» **Stated exercise**
Recast all the records below as a Markdown table with the columns Row and Record, giving each line its own numbered row and leaving out blank lines.

» **Records supplied**
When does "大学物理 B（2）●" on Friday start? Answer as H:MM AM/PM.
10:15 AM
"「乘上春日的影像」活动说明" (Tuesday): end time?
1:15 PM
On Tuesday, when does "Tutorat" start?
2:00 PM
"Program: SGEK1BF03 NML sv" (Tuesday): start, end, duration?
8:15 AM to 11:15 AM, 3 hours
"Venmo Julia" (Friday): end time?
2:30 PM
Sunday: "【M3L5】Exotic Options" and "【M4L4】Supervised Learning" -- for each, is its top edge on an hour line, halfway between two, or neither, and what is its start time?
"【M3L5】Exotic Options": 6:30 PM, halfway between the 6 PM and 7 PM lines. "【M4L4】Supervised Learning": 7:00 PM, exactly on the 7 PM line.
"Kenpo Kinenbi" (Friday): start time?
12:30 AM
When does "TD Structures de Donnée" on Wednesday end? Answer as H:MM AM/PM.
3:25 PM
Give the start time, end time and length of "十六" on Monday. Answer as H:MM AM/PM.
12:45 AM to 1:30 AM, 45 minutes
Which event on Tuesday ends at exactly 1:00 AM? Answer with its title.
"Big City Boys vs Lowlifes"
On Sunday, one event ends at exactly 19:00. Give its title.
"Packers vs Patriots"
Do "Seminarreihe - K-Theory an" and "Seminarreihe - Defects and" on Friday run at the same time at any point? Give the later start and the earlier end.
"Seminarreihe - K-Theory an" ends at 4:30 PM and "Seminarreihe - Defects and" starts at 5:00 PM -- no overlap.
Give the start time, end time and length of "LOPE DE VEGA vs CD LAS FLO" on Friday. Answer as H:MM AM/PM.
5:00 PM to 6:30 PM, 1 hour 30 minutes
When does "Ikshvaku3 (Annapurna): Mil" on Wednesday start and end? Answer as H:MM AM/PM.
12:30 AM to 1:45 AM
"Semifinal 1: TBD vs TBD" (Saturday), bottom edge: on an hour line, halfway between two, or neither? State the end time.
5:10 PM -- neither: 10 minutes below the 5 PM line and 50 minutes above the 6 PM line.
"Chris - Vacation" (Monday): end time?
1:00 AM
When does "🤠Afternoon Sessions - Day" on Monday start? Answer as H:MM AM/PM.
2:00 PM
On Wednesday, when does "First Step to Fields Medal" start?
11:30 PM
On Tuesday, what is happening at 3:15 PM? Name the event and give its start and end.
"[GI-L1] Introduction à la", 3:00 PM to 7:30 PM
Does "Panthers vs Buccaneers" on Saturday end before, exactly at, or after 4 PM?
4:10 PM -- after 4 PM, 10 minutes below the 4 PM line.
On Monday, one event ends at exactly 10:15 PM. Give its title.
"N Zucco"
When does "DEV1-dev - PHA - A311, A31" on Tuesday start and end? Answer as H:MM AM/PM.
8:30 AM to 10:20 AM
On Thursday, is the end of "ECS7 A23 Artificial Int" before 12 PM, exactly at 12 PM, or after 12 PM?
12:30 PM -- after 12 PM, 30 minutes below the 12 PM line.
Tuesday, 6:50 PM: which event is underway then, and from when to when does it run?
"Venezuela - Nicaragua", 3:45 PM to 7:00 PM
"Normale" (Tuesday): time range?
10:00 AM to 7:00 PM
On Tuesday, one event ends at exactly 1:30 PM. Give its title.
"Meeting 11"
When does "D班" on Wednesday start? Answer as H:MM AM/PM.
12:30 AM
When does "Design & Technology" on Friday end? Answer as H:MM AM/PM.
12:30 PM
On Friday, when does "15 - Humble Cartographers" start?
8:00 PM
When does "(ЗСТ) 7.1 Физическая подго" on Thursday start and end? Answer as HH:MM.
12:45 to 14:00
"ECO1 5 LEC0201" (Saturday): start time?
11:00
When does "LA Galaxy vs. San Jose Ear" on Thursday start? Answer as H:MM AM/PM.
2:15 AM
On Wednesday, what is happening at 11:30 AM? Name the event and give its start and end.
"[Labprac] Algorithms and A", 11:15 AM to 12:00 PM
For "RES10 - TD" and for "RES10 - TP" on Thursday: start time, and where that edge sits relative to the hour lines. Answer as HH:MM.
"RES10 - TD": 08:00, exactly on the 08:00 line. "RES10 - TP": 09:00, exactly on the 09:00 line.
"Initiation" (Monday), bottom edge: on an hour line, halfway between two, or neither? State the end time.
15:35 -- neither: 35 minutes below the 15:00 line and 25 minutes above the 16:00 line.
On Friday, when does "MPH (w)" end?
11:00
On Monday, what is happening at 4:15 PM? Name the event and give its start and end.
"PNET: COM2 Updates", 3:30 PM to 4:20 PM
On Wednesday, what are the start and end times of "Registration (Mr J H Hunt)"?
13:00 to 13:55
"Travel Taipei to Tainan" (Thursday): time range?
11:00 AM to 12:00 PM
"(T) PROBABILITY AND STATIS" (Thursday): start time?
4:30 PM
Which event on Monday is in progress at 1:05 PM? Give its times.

» **Answer to the exercise**
| Row | Record |
|---|---|
| 1 | When does "大学物理 B（2）●" on Friday start? Answer as H:MM AM/PM. |
| 2 | 10:15 AM |
| 3 | "「乘上春日的影像」活动说明" (Tuesday): end time? |
| 4 | 1:15 PM |
| 5 | On Tuesday, when does "Tutorat" start? |
| 6 | 2:00 PM |
| 7 | "Program: SGEK1BF03 NML sv" (Tuesday): start, end, duration? |
| 8 | 8:15 AM to 11:15 AM, 3 hours |
| 9 | "Venmo Julia" (Friday): end time? |
| 10 | 2:30 PM |
| 11 | Sunday: "【M3L5】Exotic Options" and "【M4L4】Supervised Learning" -- for each, is its top edge on an hour line, halfway between two, or neither, and what is its start time? |
| 12 | "【M3L5】Exotic Options": 6:30 PM, halfway between the 6 PM and 7 PM lines. "【M4L4】Supervised Learning": 7:00 PM, exactly on the 7 PM line. |
| 13 | "Kenpo Kinenbi" (Friday): start time? |
| 14 | 12:30 AM |
| 15 | When does "TD Structures de Donnée" on Wednesday end? Answer as H:MM AM/PM. |
| 16 | 3:25 PM |
| 17 | Give the start time, end time and length of "十六" on Monday. Answer as H:MM AM/PM. |
| 18 | 12:45 AM to 1:30 AM, 45 minutes |
| 19 | Which event on Tuesday ends at exactly 1:00 AM? Answer with its title. |
| 20 | "Big City Boys vs Lowlifes" |
| 21 | On Sunday, one event ends at exactly 19:00. Give its title. |
| 22 | "Packers vs Patriots" |
| 23 | Do "Seminarreihe - K-Theory an" and "Seminarreihe - Defects and" on Friday run at the same time at any point? Give the later start and the earlier end. |
| 24 | "Seminarreihe - K-Theory an" ends at 4:30 PM and "Seminarreihe - Defects and" starts at 5:00 PM -- no overlap. |
| 25 | Give the start time, end time and length of "LOPE DE VEGA vs CD LAS FLO" on Friday. Answer as H:MM AM/PM. |
| 26 | 5:00 PM to 6:30 PM, 1 hour 30 minutes |
| 27 | When does "Ikshvaku3 (Annapurna): Mil" on Wednesday start and end? Answer as H:MM AM/PM. |
| 28 | 12:30 AM to 1:45 AM |
| 29 | "Semifinal 1: TBD vs TBD" (Saturday), bottom edge: on an hour line, halfway between two, or neither? State the end time. |
| 30 | 5:10 PM -- neither: 10 minutes below the 5 PM line and 50 minutes above the 6 PM line. |
| 31 | "Chris - Vacation" (Monday): end time? |
| 32 | 1:00 AM |
| 33 | When does "🤠Afternoon Sessions - Day" on Monday start? Answer as H:MM AM/PM. |
| 34 | 2:00 PM |
| 35 | On Wednesday, when does "First Step to Fields Medal" start? |
| 36 | 11:30 PM |
| 37 | On Tuesday, what is happening at 3:15 PM? Name the event and give its start and end. |
| 38 | "[GI-L1] Introduction à la", 3:00 PM to 7:30 PM |
| 39 | Does "Panthers vs Buccaneers" on Saturday end before, exactly at, or after 4 PM? |
| 40 | 4:10 PM -- after 4 PM, 10 minutes below the 4 PM line. |
| 41 | On Monday, one event ends at exactly 10:15 PM. Give its title. |
| 42 | "N Zucco" |
| 43 | When does "DEV1-dev - PHA - A311, A31" on Tuesday start and end? Answer as H:MM AM/PM. |
| 44 | 8:30 AM to 10:20 AM |
| 45 | On Thursday, is the end of "ECS7 A23 Artificial Int" before 12 PM, exactly at 12 PM, or after 12 PM? |
| 46 | 12:30 PM -- after 12 PM, 30 minutes below the 12 PM line. |
| 47 | Tuesday, 6:50 PM: which event is underway then, and from when to when does it run? |
| 48 | "Venezuela - Nicaragua", 3:45 PM to 7:00 PM |
| 49 | "Normale" (Tuesday): time range? |
| 50 | 10:00 AM to 7:00 PM |
| 51 | On Tuesday, one event ends at exactly 1:30 PM. Give its title. |
| 52 | "Meeting 11" |
| 53 | When does "D班" on Wednesday start? Answer as H:MM AM/PM. |
| 54 | 12:30 AM |
| 55 | When does "Design & Technology" on Friday end? Answer as H:MM AM/PM. |
| 56 | 12:30 PM |
| 57 | On Friday, when does "15 - Humble Cartographers" start? |
| 58 | 8:00 PM |
| 59 | When does "(ЗСТ) 7.1 Физическая подго" on Thursday start and end? Answer as HH:MM. |
| 60 | 12:45 to 14:00 |
| 61 | "ECO1 5 LEC0201" (Saturday): start time? |
| 62 | 11:00 |
| 63 | When does "LA Galaxy vs. San Jose Ear" on Thursday start? Answer as H:MM AM/PM. |
| 64 | 2:15 AM |
| 65 | On Wednesday, what is happening at 11:30 AM? Name the event and give its start and end. |
| 66 | "[Labprac] Algorithms and A", 11:15 AM to 12:00 PM |
| 67 | For "RES10 - TD" and for "RES10 - TP" on Thursday: start time, and where that edge sits relative to the hour lines. Answer as HH:MM. |
| 68 | "RES10 - TD": 08:00, exactly on the 08:00 line. "RES10 - TP": 09:00, exactly on the 09:00 line. |
| 69 | "Initiation" (Monday), bottom edge: on an hour line, halfway between two, or neither? State the end time. |
| 70 | 15:35 -- neither: 35 minutes below the 15:00 line and 25 minutes above the 16:00 line. |
| 71 | On Friday, when does "MPH (w)" end? |
| 72 | 11:00 |
| 73 | On Monday, what is happening at 4:15 PM? Name the event and give its start and end. |
| 74 | "PNET: COM2 Updates", 3:30 PM to 4:20 PM |
| 75 | On Wednesday, what are the start and end times of "Registration (Mr J H Hunt)"? |
| 76 | 13:00 to 13:55 |
| 77 | "Travel Taipei to Tainan" (Thursday): time range? |
| 78 | 11:00 AM to 12:00 PM |
| 79 | "(T) PROBABILITY AND STATIS" (Thursday): start time? |
| 80 | 4:30 PM |
| 81 | Which event on Monday is in progress at 1:05 PM? Give its times. |